## DATA SUPPLIED
####################

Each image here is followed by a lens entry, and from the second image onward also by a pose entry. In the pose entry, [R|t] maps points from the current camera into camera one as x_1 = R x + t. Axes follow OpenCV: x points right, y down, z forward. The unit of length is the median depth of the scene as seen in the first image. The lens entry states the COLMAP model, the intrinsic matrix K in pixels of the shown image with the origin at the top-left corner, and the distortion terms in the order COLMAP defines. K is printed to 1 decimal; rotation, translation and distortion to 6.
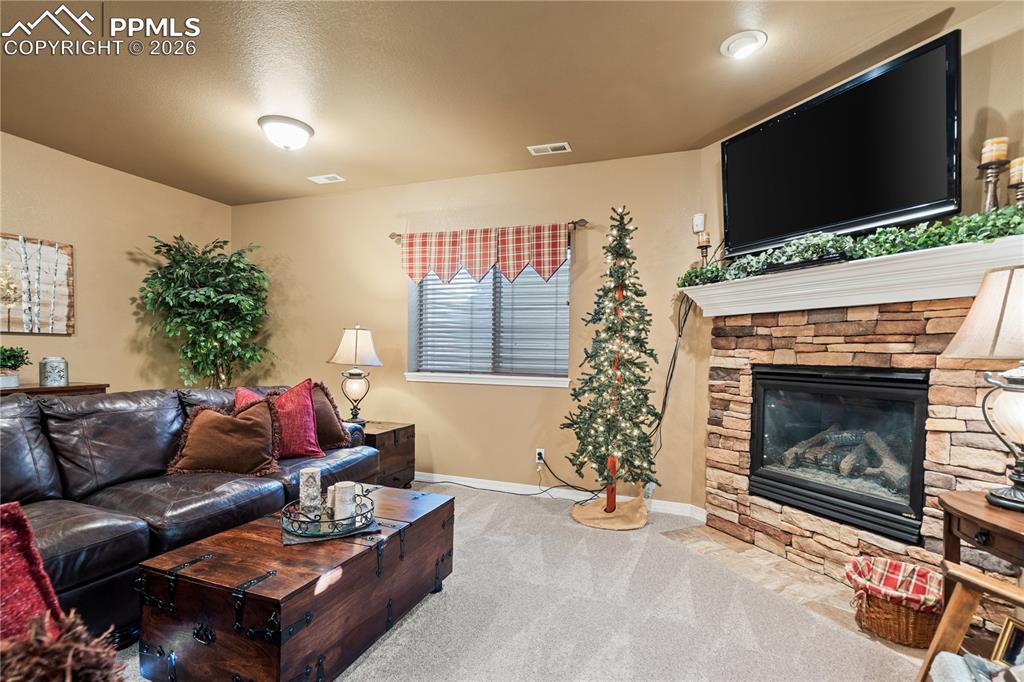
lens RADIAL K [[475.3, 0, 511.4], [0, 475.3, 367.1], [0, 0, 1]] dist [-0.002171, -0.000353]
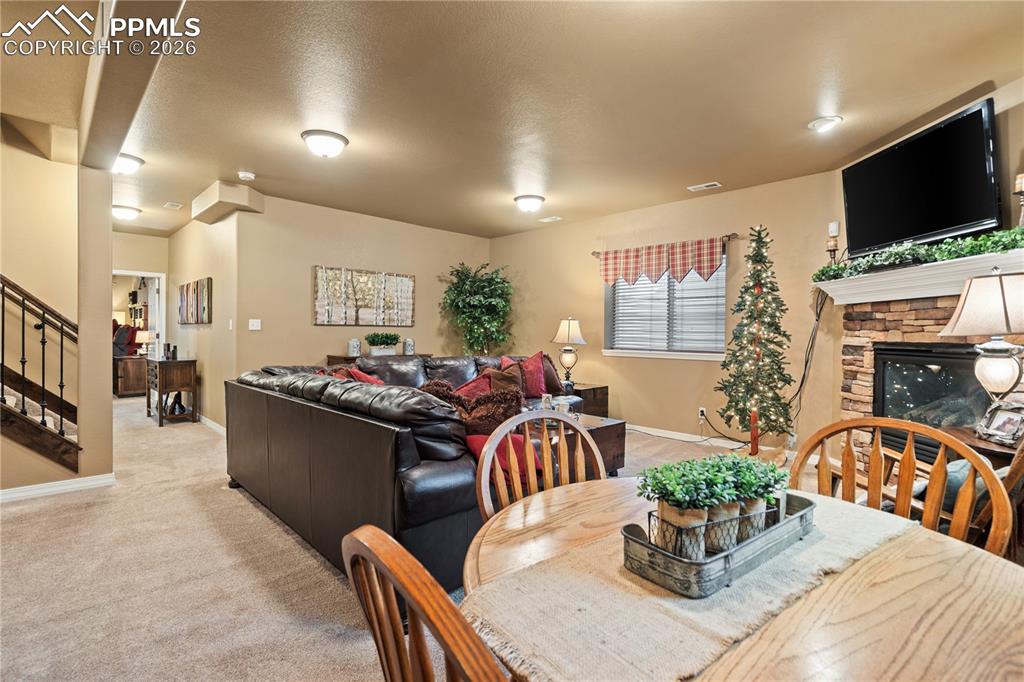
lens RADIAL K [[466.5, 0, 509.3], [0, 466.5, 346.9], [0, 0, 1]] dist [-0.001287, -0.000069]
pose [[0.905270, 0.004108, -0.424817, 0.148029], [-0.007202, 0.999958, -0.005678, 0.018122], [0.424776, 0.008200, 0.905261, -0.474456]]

####################

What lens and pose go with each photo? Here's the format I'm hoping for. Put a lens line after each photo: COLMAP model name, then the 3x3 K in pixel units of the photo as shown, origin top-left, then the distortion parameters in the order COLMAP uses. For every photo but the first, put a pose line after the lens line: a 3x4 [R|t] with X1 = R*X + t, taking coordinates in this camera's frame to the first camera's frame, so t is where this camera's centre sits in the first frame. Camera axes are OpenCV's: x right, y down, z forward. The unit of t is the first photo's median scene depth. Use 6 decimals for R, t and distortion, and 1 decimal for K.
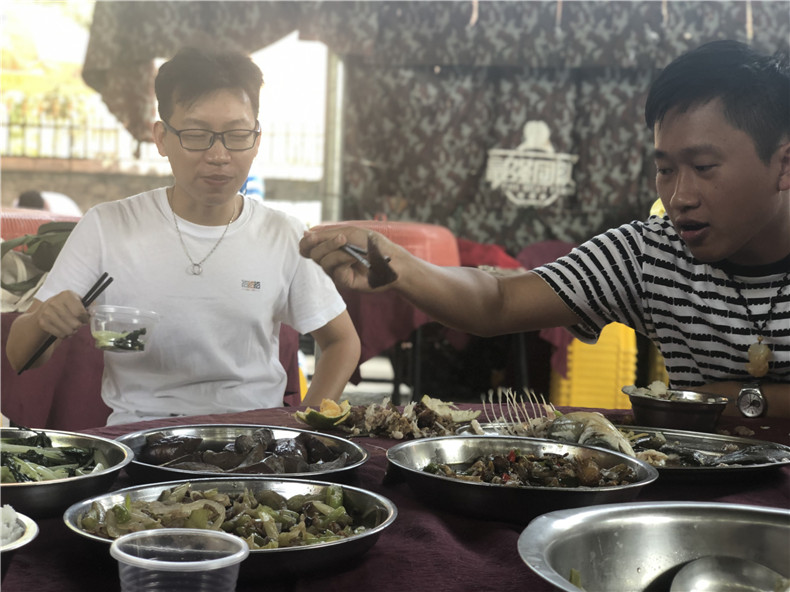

####################

## BRIEF
Reproduce the entries from the line with "Each image here" up to and including the line with "0.008200, 0.905261, -0.474456]]", omitting the pictures.

## ANSWER TO THIS PROBLEM
Each image here is followed by a lens entry, and from the second image onward also by a pose entry. In the pose entry, [R|t] maps points from the current camera into camera one as x_1 = R x + t. Axes follow OpenCV: x points right, y down, z forward. The unit of length is the median depth of the scene as seen in the first image. The lens entry states the COLMAP model, the intrinsic matrix K in pixels of the shown image with the origin at the top-left corner, and the distortion terms in the order COLMAP defines. K is printed to 1 decimal; rotation, translation and distortion to 6.
lens RADIAL K [[475.3, 0, 511.4], [0, 475.3, 367.1], [0, 0, 1]] dist [-0.002171, -0.000353]
lens RADIAL K [[466.5, 0, 509.3], [0, 466.5, 346.9], [0, 0, 1]] dist [-0.001287, -0.000069]
pose [[0.905270, 0.004108, -0.424817, 0.148029], [-0.007202, 0.999958, -0.005678, 0.018122], [0.424776, 0.008200, 0.905261, -0.474456]]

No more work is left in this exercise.